* YOUR ASSIGNMENT
Going line by line through the listing below, count each line that includes the word "linejoin", and reply with the count only.

* EXTRACTED INFORMATION
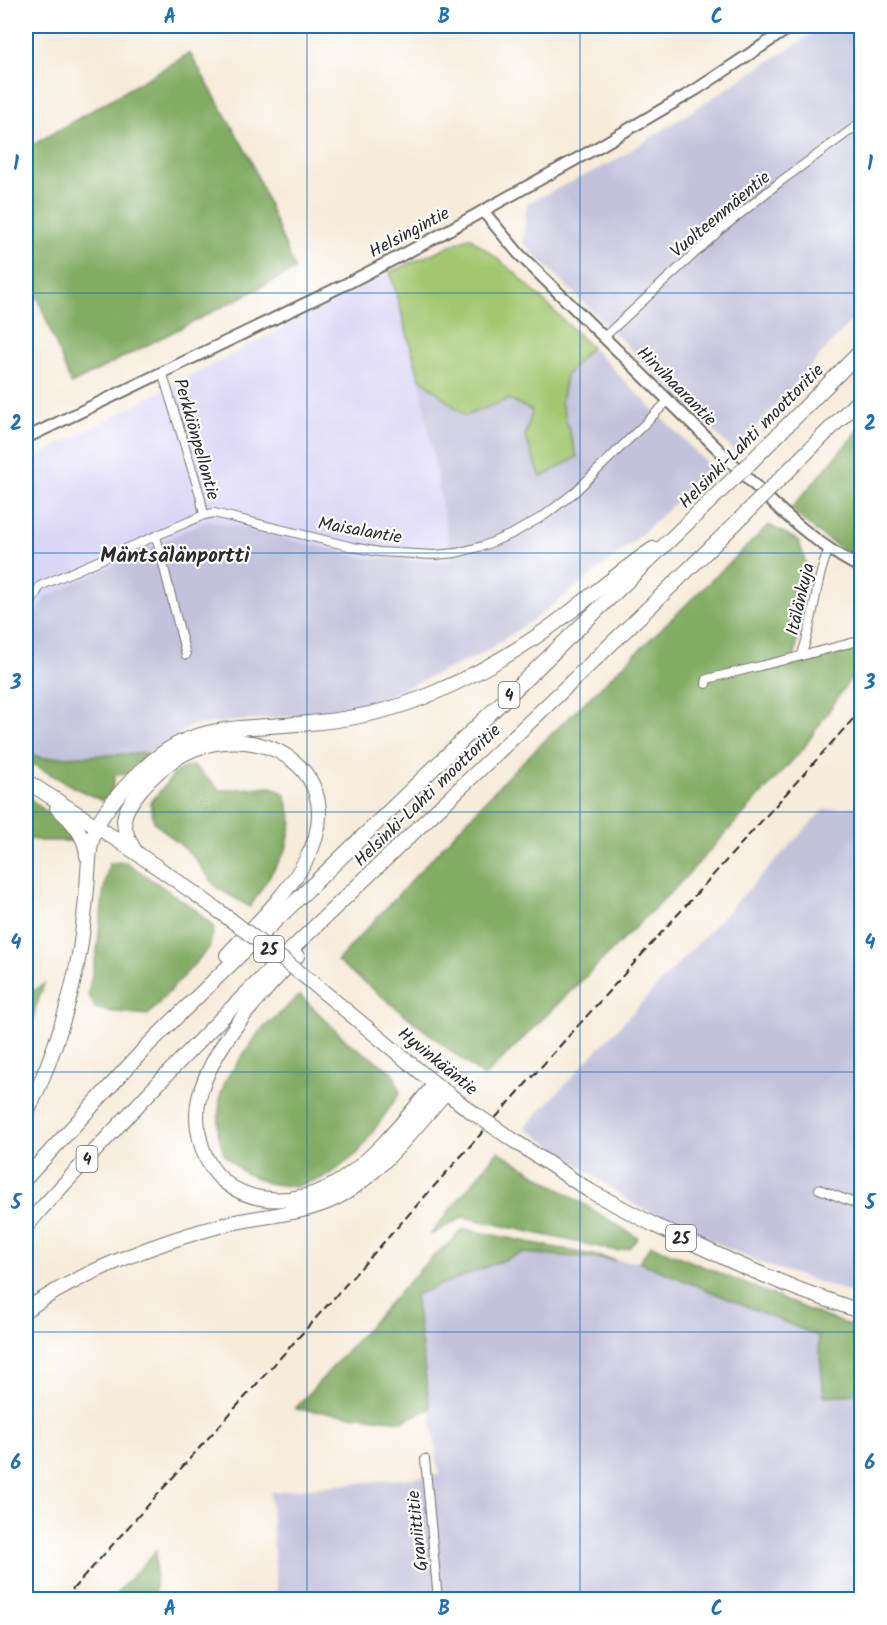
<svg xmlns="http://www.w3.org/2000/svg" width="887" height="1625" font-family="Kalam,sans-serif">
<rect width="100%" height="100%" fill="#fff"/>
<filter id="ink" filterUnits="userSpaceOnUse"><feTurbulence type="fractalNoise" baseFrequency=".0167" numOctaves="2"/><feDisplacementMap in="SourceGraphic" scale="12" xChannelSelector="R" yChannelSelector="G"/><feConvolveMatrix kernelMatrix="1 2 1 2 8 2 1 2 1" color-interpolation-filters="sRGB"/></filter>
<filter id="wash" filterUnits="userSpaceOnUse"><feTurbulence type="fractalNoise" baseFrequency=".008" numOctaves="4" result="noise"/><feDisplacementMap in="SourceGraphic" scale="24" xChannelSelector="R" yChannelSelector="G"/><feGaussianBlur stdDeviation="1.35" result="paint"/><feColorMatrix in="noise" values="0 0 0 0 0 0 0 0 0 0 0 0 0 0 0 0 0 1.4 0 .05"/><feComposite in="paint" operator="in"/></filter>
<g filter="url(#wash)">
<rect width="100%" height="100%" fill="#f7ebd9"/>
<!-- built -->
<path fill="#dcd6f6" d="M390,272L419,377L453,562L367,558L207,520L26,629V462Z"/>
<!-- industrial -->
<g fill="#c2c2dc">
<path d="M824,26H861V310L734,451L523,243L527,203L613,162Z"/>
<path d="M591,347L712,468L634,541L584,582L534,619L480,655L380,699L323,714L193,725L148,753L41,758L26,750V629L46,597L208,520L367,558L452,562L419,377L465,416L509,399L532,411L525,437L577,457L561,403L566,375Z"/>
<path d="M861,806V1296L760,1263L635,1205L525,1127L823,810Z"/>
<path d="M522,1253L639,1262L818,1336L824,1395L861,1394V1599H277L270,1492L439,1475L415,1295Z"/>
</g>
<!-- green -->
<path fill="#a3c771" stroke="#67794e" stroke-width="1.5" d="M470,237L514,272L591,347L566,375L561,403L577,457L541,477L525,437L532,411L509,399L465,416L419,377L390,272Z"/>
<!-- forest -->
<g fill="#82ac63" stroke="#566c47" stroke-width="1.5">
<path d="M190,53L250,158L295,270L71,384L38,298L26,294V268L30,266L26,231V149Z"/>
<path d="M861,427V559C836,547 811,529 791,509Z"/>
<path d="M769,525L799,541L806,564L794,665L861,649V663L803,749L680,883L484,1077L337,961L510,774Z"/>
<path d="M26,751L41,758L148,753L129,774L115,775L111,795L102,801L73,787L26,760Z"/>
<path d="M193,765L220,790L272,787L285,794L292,821L286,850L250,907L217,888L192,855L154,822L150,803L177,771Z"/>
<path d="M26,796L59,821L76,841H40L26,838Z"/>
<path d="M126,862L196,910L214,928L209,948L148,1015L106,1011L95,1008L88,994L97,950L104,889L109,863Z"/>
<path d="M44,984L36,1007L26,1050V996Z"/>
<path d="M300,995L349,1043L393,1072L400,1093L358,1153L328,1176L294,1187L267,1183L243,1172L224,1154L218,1133L220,1097L226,1079L260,1031Z"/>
<path d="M498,1151L638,1238L629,1248L617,1251L463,1217L430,1235Z"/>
<path d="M464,1229L616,1260L522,1253L415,1295L430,1409L402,1421L295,1409L423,1266Z"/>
<path d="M651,1245L826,1317L861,1329V1394L824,1396L818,1336L639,1262Z"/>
<path d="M156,1551L155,1599H111Z"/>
</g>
</g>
<g filter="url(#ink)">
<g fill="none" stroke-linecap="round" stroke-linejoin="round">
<!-- street casing -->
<g stroke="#726e68" stroke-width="10">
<g id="street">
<path d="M604,337L720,230L781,181L862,122"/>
<path d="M162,372L200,495L204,515"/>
<path d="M156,536L186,655"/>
<path d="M26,612L40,586L204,515L214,513L353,547L379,552L434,555L456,553L483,546L514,533L545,515L575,492L668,401"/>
<path d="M801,656L862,640"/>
<path d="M706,684L707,679L801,656C815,621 814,583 829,549"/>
<path d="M819,1189L862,1206"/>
<path d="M425,1459L438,1600"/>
</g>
</g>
<!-- secondary casing -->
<g stroke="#726e68" stroke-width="14">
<g id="secondary">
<path d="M483,211L519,254L775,505C801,529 829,552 862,568"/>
<path d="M26,438L348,283L427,242L600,146L697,89L792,26"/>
</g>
</g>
<!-- highway casing -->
<g stroke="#726e68" stroke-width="16">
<g id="highway">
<path d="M746,467L862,350"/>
<path d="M772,487L862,397"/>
<path d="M26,781C96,825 164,870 231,920"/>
<path d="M57,808C72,820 86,836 87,856"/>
<path d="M135,851C118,822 121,813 143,787C159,769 179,753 203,746C278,725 349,782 306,860C286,896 255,925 227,955"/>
<path d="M297,956C261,994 212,1045 199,1098C195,1115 197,1130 202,1147C221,1209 297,1211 343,1179C379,1154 407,1117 435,1084"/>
<path d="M308,979L435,1084L472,1112"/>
<path d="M26,1115C51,1063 70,1007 80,949C83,929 85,909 87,888C89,867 88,842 98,823C116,793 154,753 186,740C218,726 264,727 298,724C345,721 394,711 436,692C484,671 529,644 570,612C598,591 624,568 653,549"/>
<path d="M513,1140L590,1191L656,1226L742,1266L800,1290L862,1312"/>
<path d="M26,1178L148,1045L240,955L732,480"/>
<path d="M26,1227L41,1209C114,1130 187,1051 264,976C427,817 594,664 755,504"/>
<path d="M26,1310C82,1271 161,1241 227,1224C262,1215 301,1215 334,1199C376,1179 415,1127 446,1092"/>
</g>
</g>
<!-- street -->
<use href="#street" stroke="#fff" stroke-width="8"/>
<!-- secondary -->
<use href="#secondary" stroke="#fff" stroke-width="10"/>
<!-- highway -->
<use href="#highway" stroke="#fff" stroke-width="14"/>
<!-- rail -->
<path stroke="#2b2b2b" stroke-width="2" stroke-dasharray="9 4.5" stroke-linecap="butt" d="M63,1600L862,709"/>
<!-- highway-bridge casing -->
<g stroke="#726e68" stroke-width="16" stroke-linecap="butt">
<g id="highway-bridge">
<path d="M732,480L746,467"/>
<path d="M755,504L772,487"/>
<path d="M231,920L308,979"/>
<path d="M472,1112L513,1140"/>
</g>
</g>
<!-- highway-bridge -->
<use href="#highway-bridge" stroke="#fff" stroke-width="14"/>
</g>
</g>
<!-- grid -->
<path fill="none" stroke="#1f6fb2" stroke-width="1.5" stroke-opacity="0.55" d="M307,26V1600M580,26V1600M26,293H862M26,553H862M26,812H862M26,1072H862M26,1332H862"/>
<g text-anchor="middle" stroke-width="4.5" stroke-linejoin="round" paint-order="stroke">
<!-- shield labels -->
<g fill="#fff" stroke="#6b6b6b" stroke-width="1.5">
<rect x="498.5" y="682" width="21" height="26" rx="4.5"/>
<rect x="254" y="936" width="30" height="26" rx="4.5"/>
<rect x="76.5" y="1146" width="21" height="26" rx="4.5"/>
<rect x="666" y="1225" width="30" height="26" rx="4.5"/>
</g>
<g font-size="16" font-weight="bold" fill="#2b2b2b">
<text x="509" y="701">4</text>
<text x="269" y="955">25</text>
<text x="87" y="1165">4</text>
<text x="681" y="1244">25</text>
</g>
<!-- street labels -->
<g font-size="18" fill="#2b2b2b" stroke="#fff">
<text transform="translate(720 214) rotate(-40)" y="6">Vuolteenmäentie</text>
<text transform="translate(409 232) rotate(-28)" y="6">Helsingintie</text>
<text transform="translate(677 386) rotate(45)" y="6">Hirvihaarantie</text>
<text transform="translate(751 436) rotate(-45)" y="6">Helsinki-Lahti moottoritie</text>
<text transform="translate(197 439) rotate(74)" y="6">Perkkiönpellontie</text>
<text transform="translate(360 530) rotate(10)" y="6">Maisalantie</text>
<text transform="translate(800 599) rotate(-77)" y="6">Itälänkuja</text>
<text transform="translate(427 795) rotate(-44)" y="6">Helsinki-Lahti moottoritie</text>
<text transform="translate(438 1061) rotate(39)" y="6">Hyvinkääntie</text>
<text transform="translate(417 1531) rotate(-96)" y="6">Graniittitie</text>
</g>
<!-- quarter labels -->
<g font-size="21" font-weight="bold" fill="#2b2b2b" stroke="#fff">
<text x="175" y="562">Mäntsälänportti</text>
</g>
</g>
<!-- margin -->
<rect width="887" height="1625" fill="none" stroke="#fff" stroke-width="66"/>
<rect x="33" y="33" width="821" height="1559" fill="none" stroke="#1f6fb2" stroke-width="2"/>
<g font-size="20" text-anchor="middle" font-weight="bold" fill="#1f6fb2">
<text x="170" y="23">A</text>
<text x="444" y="23">B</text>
<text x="717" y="23">C</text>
<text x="16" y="170">1</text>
<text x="870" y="170">1</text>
<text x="16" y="430">2</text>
<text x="870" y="430">2</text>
<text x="16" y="689">3</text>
<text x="870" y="689">3</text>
<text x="16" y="949">4</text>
<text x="870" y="949">4</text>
<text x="16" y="1209">5</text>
<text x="870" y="1209">5</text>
<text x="16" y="1469">6</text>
<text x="870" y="1469">6</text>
<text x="170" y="1615">A</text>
<text x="444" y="1615">B</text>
<text x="717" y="1615">C</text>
</g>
</svg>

* TASK ANSWER
2